Ich habe es schon öfters beobachtet und jeder, der einmal einen Website-Relaunch begleitet hat, kennt es ebenfalls: Unmittelbar nach dem Relaunch sind die alten Rankings weg, der Kunde bekommt Panik und alle sind ratlos.

In diesem kurzen Beitrag möchte ich anschaulich erklären, wie Google mit einem Relaunch umgeht, warum die Rankings erst einmal „weg brechen“ und wieso sie danach so fluktuieren und sich aber meistens wieder einpendeln. Es geht auch darum, wie Google durch Performance-Tests rankingrelevante Daten sammelt. Ich hatte im Mai 2013 schon einmal einen ähnlichen Beitrag verfasst, allerdings weniger ausführlich.

Erfahrene SEOs dürfen gern direkt beim Abschnitt „Performance-Tests von Seiten auf verschiedenen Positionen & Keyword-Konstellationen“ einsteigen, da wird es erst interessant und kommt auf den Punkt. Ich habe nämlich der Verständlichkeit halber einen kleinen Exkurs in die Welt der Indexierung und des Crawling gemacht.

[Datensätze]

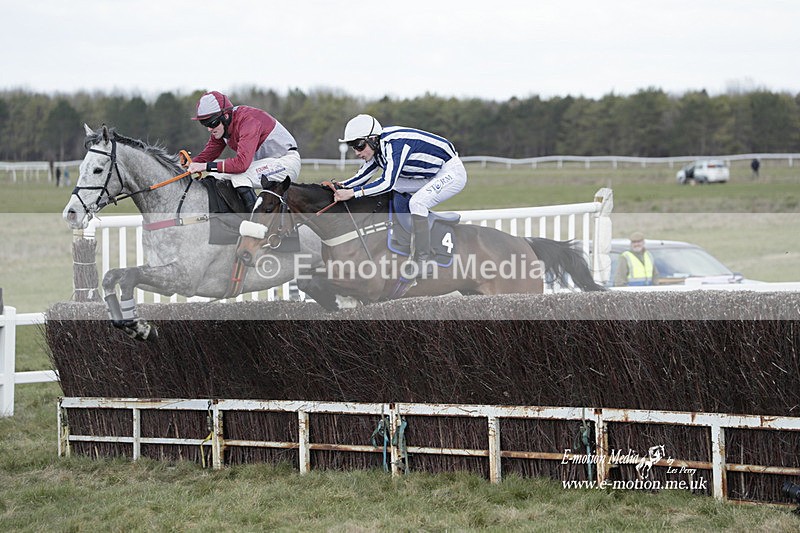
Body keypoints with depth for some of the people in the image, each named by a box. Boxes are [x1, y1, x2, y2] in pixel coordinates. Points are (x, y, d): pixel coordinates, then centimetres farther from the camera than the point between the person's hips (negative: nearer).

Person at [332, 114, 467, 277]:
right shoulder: (378, 146, -2)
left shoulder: (394, 144, -30)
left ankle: (425, 261, -23)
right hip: (432, 176, 10)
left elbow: (387, 182, -37)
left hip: (452, 173, -10)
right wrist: (341, 186, -12)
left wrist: (352, 192, -36)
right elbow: (362, 177, 5)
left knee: (417, 203, -27)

[Zu bearbeitende Aufgaben]
**a.** Geben Sie den Absatz aus dem Text über den Website-Relaunch, der mit „In diesem kurzen Beitrag“ beginnt, als knappe Stichpunktliste wieder, ohne seine wesentlichen Angaben zu verlieren.
**b.** Führen Sie den Text über den Website-Relaunch im Anschluss an seinen letzten Satz weiter.

[Ergebnisse der Übung]
**a.**
- Anschauliche Erklärung, wie Google mit einem Relaunch umgeht
- Gründe, warum die Rankings zunächst „weg brechen“
- Gründe, warum sie danach fluktuieren und sich meistens wieder einpendeln
- Wie Google durch Performance-Tests rankingrelevante Daten sammelt
- Ein ähnlicher, weniger ausführlicher Beitrag erschien bereits im Mai 2013

**b.**
Eins vorweg: Es geht hier nicht um darum, in welchem Maß Google OnPage-Signale deutet oder wie sich mögliche Rankings ergeben können. Es geht darum wie Google diese Daten generiert.

Website-Relaunch – Alles auf null

Bei einem Relaunch wird eine Website meist nicht nur optisch überarbeitet, sondern auch inhaltlich und strukturell. Das bedeutet für eine Suchmaschine wie Google, dass die Website quasi komplett neu indexiert und bewertet werden muss. Alte Backlinks erzeugen auf einmal 404-Server-Fehler, Seiten existieren nicht mehr und neue Seiten kommen hinzu. All diese, und noch etliche andere Faktoren, wirken sich natürlich auch auf das Ranking aus. Je nach Größe einer Website, kann sich so ein Neustart schnell in eine mittlere Katastrophe verwandeln.

Ein Website-Relaunch sollte deshalb auf jeden Fall von einem SEO mit betreut werden.

Warum muss Google denn alles neu bewerten? Die Domain ist doch bekannt!

Ja, den Trust hat die Domain auch, aber alle Rankings einer Website basieren auf etlichen Faktoren, OnPage wie OffPage. Der Relaunch einer Website und vor allem eine inhaltliche Neugestaltung veranlassen Google dazu, die Domain (teilweise) komplett neu zu bewerten. Das gilt logischerweise auch für die Rankings bzw. die Performance der gesamten Website oder einzelner Unterseiten und Dokumenten zu bestimmten Suchanfragen.

Was genau passiert nach einem Relaunch aus Google-Sicht?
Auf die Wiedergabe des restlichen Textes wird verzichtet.